Pharmaceutical Sciences, Merck & Co., Inc., Kenilworth, New Jersey 07033, United States.
School of Pharmacy and Department of Chemistry, University of Wisconsin-Madison, Madison, Wisconsin 53705, United States.
Mol Pharm. 2020 Jul 6;17(7):2585-2598. doi: 10.1021/acs.molpharmaceut.0c00268. Epub 2020 May 28.
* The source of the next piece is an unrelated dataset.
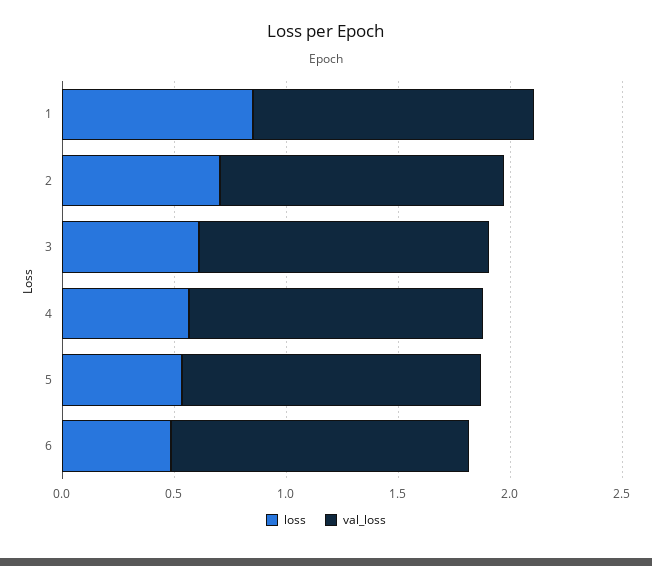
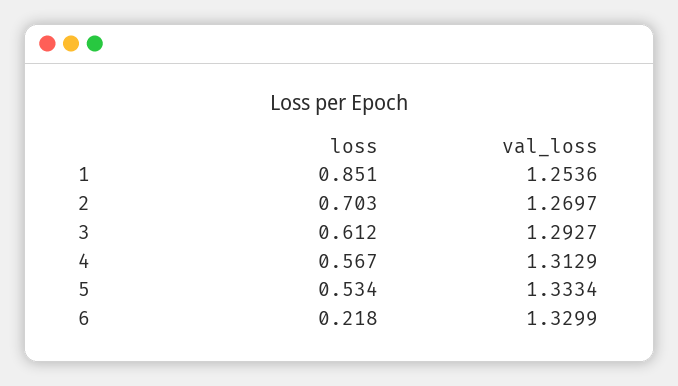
loss, 6: 0.5 -> 0.218

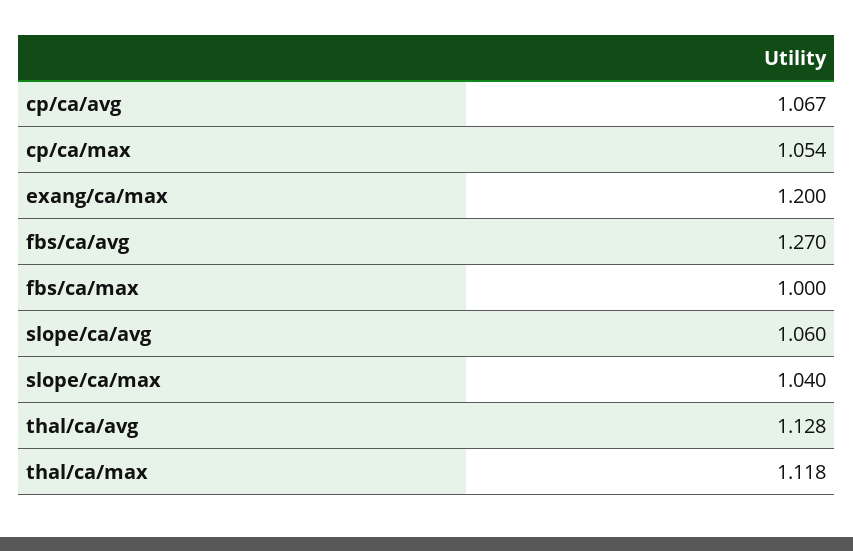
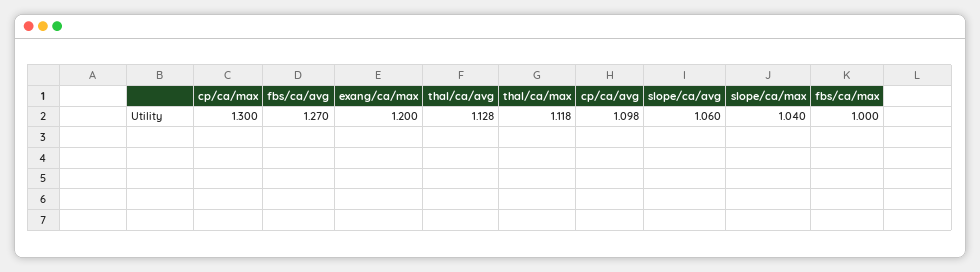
cp/ca/avg: 1.067 -> 1.098
cp/ca/max: 1.054 -> 1.3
Despite the wide utilization of amorphous solid dispersions (ASDs) for formulating poorly water-soluble drugs, fundamental understanding of the structural basis behind their stability and dissolution behavior is limited. This is largely due to the lack of high-resolution structural tools for investigating multicomponent and amorphous systems in the solid state. In this study, we present what is likely the first publication quantifying the molecular interaction between the drug and polymer in ASDs at an angstrom level by utilizing F magic angle spinning (MAS) nuclear magnetic resonance (NMR) techniques. A variant of the F-C rotational-echo and double-resonance (REDOR) technique was developed to quantify interatomic distances by implementing a supercycled symmetry-based recoupling schedule and synchronized simultaneous detection. We successfully deployed the technique to identify "head-to-head" and "head-to-tail" packing of crystalline posaconazole (POSA). To probe molecular interactions between POSA and hypromellose acetate succinate (HPMCAS) in the dispersion, as a major goal of this study, two-dimensional (2D) H-F correlation experiments were performed. The approach facilitated observation of intermolecular hydrogen-to-fluorine contacts between the hydroxyl group of the polymer and the difluorophenyl group of the drug substance. Atomic distance measurement, utilizing the developed F-C REDOR technique, revealed the close proximity of C-F at 4.3 Å. Numerical modeling analysis suggested a possible hydrogen bonding interaction between the polymer O-H group as an acceptor and POSA fluorine (O-H···F) or difluorophenyl ring (O-H···Ph) as a donor. These F MAS NMR techniques, including 2D F-H heteronuclear correlation and F-C atomic distance measurement, may shed light on the nature (i.e., type and strength) of drug-polymer interactions in ASDs and offer a new high-resolution analytical protocol for probing the microstructure of amorphous pharmaceutical materials.
尽管无定形固体分散体(ASD)被广泛用于制备水溶性差的药物,但对其稳定性和溶解行为的结构基础的基本理解是有限的。这主要是由于缺乏用于研究固态多组分和无定形系统的高分辨率结构工具。在这项研究中,我们首次利用 F 魔角旋转(MAS)核磁共振(NMR)技术,通过量化 ASD 中药物和聚合物之间的分子相互作用,在埃级水平上量化 ASD 中药物和聚合物之间的分子相互作用,这可能是首次发表的。通过实施超循环对称重聚方案和同步检测,开发了一种 F-C 旋转回波和双共振(REDOR)技术的变体,以量化原子间距离。我们成功地部署了这项技术来识别结晶泊沙康唑(POSA)的“头对头”和“头到尾”包装。作为本研究的主要目标之一,为了探测 POSA 和醋酸羟丙甲纤维素琥珀酸酯(HPMCAS)之间的分子相互作用,我们进行了二维(2D)H-F 相关实验。该方法促进了观察聚合物的羟基和药物物质的二氟苯基之间的分子间氢键接触。利用开发的 F-C REDOR 技术进行的原子距离测量表明,C-F 非常接近 4.3 Å。数值建模分析表明,聚合物 O-H 基团作为受体和 POSA 氟(O-H···F)或二氟苯基环(O-H···Ph)作为供体之间可能存在氢键相互作用。这些 F MAS NMR 技术,包括 2D F-H 异核相关和 F-C 原子距离测量,可能揭示 ASD 中药物-聚合物相互作用的性质(即类型和强度),并为探测无定形药物材料的微观结构提供新的高分辨率分析方案。